● THE PROBLEM
Copy out the listing beneath, missing nothing.

● SUPPLIED ENTRIES
----
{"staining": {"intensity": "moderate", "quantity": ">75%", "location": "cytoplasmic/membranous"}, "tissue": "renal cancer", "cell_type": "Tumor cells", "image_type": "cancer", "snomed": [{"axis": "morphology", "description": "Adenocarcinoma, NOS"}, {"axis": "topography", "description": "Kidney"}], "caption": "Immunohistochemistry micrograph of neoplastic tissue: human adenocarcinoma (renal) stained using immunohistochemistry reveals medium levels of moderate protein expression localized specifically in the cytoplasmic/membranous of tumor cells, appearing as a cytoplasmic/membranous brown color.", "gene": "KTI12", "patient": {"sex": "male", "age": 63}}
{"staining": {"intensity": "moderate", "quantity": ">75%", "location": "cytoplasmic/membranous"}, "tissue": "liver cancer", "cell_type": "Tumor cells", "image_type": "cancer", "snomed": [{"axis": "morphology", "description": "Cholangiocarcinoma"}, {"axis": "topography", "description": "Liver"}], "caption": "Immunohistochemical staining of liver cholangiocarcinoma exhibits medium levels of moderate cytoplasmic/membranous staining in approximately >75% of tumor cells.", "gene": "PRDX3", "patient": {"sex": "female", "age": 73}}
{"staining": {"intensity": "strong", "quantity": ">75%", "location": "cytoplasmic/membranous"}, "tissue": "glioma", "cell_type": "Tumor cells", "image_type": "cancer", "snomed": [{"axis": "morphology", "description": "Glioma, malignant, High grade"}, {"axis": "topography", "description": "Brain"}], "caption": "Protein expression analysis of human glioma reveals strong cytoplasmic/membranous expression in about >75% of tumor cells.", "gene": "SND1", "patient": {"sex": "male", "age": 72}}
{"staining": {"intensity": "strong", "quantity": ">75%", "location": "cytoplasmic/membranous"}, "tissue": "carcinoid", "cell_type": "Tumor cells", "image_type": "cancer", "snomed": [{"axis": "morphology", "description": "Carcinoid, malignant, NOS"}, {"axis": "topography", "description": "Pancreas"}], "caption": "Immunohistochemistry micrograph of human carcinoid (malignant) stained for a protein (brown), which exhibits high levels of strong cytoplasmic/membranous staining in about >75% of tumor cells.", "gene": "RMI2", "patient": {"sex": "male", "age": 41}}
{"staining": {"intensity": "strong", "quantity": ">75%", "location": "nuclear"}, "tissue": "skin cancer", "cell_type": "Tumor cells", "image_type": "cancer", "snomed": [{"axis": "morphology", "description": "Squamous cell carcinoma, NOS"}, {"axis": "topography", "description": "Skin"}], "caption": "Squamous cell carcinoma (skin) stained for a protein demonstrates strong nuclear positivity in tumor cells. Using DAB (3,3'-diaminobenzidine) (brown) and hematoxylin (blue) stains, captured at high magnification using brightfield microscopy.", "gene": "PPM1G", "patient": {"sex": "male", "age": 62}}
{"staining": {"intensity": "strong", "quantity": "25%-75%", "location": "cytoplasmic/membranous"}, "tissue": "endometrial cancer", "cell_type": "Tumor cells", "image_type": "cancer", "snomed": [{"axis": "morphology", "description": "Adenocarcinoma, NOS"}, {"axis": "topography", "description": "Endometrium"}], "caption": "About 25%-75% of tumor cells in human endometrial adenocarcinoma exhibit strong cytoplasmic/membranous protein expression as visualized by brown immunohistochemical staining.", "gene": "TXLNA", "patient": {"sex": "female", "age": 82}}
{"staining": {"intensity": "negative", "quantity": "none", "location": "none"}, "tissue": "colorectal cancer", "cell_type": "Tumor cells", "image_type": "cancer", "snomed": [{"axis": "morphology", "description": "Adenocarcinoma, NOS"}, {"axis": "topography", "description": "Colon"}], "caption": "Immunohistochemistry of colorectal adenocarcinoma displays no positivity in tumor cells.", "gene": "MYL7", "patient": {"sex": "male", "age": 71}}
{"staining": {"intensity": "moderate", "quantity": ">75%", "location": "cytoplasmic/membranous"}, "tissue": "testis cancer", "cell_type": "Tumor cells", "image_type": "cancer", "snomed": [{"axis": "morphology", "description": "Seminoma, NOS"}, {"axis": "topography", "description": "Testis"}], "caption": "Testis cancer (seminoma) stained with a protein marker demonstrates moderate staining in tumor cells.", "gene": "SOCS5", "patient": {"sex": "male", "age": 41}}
----
● ANSWER TO THIS TASK
{"staining": {"intensity": "moderate", "quantity": ">75%", "location": "cytoplasmic/membranous"}, "tissue": "renal cancer", "cell_type": "Tumor cells", "image_type": "cancer", "snomed": [{"axis": "morphology", "description": "Adenocarcinoma, NOS"}, {"axis": "topography", "description": "Kidney"}], "caption": "Immunohistochemistry micrograph of neoplastic tissue: human adenocarcinoma (renal) stained using immunohistochemistry reveals medium levels of moderate protein expression localized specifically in the cytoplasmic/membranous of tumor cells, appearing as a cytoplasmic/membranous brown color.", "gene": "KTI12", "patient": {"sex": "male", "age": 63}}
{"staining": {"intensity": "moderate", "quantity": ">75%", "location": "cytoplasmic/membranous"}, "tissue": "liver cancer", "cell_type": "Tumor cells", "image_type": "cancer", "snomed": [{"axis": "morphology", "description": "Cholangiocarcinoma"}, {"axis": "topography", "description": "Liver"}], "caption": "Immunohistochemical staining of liver cholangiocarcinoma exhibits medium levels of moderate cytoplasmic/membranous staining in approximately >75% of tumor cells.", "gene": "PRDX3", "patient": {"sex": "female", "age": 73}}
{"staining": {"intensity": "strong", "quantity": ">75%", "location": "cytoplasmic/membranous"}, "tissue": "glioma", "cell_type": "Tumor cells", "image_type": "cancer", "snomed": [{"axis": "morphology", "description": "Glioma, malignant, High grade"}, {"axis": "topography", "description": "Brain"}], "caption": "Protein expression analysis of human glioma reveals strong cytoplasmic/membranous expression in about >75% of tumor cells.", "gene": "SND1", "patient": {"sex": "male", "age": 72}}
{"staining": {"intensity": "strong", "quantity": ">75%", "location": "cytoplasmic/membranous"}, "tissue": "carcinoid", "cell_type": "Tumor cells", "image_type": "cancer", "snomed": [{"axis": "morphology", "description": "Carcinoid, malignant, NOS"}, {"axis": "topography", "description": "Pancreas"}], "caption": "Immunohistochemistry micrograph of human carcinoid (malignant) stained for a protein (brown), which exhibits high levels of strong cytoplasmic/membranous staining in about >75% of tumor cells.", "gene": "RMI2", "patient": {"sex": "male", "age": 41}}
{"staining": {"intensity": "strong", "quantity": ">75%", "location": "nuclear"}, "tissue": "skin cancer", "cell_type": "Tumor cells", "image_type": "cancer", "snomed": [{"axis": "morphology", "description": "Squamous cell carcinoma, NOS"}, {"axis": "topography", "description": "Skin"}], "caption": "Squamous cell carcinoma (skin) stained for a protein demonstrates strong nuclear positivity in tumor cells. Using DAB (3,3'-diaminobenzidine) (brown) and hematoxylin (blue) stains, captured at high magnification using brightfield microscopy.", "gene": "PPM1G", "patient": {"sex": "male", "age": 62}}
{"staining": {"intensity": "strong", "quantity": "25%-75%", "location": "cytoplasmic/membranous"}, "tissue": "endometrial cancer", "cell_type": "Tumor cells", "image_type": "cancer", "snomed": [{"axis": "morphology", "description": "Adenocarcinoma, NOS"}, {"axis": "topography", "description": "Endometrium"}], "caption": "About 25%-75% of tumor cells in human endometrial adenocarcinoma exhibit strong cytoplasmic/membranous protein expression as visualized by brown immunohistochemical staining.", "gene": "TXLNA", "patient": {"sex": "female", "age": 82}}
{"staining": {"intensity": "negative", "quantity": "none", "location": "none"}, "tissue": "colorectal cancer", "cell_type": "Tumor cells", "image_type": "cancer", "snomed": [{"axis": "morphology", "description": "Adenocarcinoma, NOS"}, {"axis": "topography", "description": "Colon"}], "caption": "Immunohistochemistry of colorectal adenocarcinoma displays no positivity in tumor cells.", "gene": "MYL7", "patient": {"sex": "male", "age": 71}}
{"staining": {"intensity": "moderate", "quantity": ">75%", "location": "cytoplasmic/membranous"}, "tissue": "testis cancer", "cell_type": "Tumor cells", "image_type": "cancer", "snomed": [{"axis": "morphology", "description": "Seminoma, NOS"}, {"axis": "topography", "description": "Testis"}], "caption": "Testis cancer (seminoma) stained with a protein marker demonstrates moderate staining in tumor cells.", "gene": "SOCS5", "patient": {"sex": "male", "age": 41}}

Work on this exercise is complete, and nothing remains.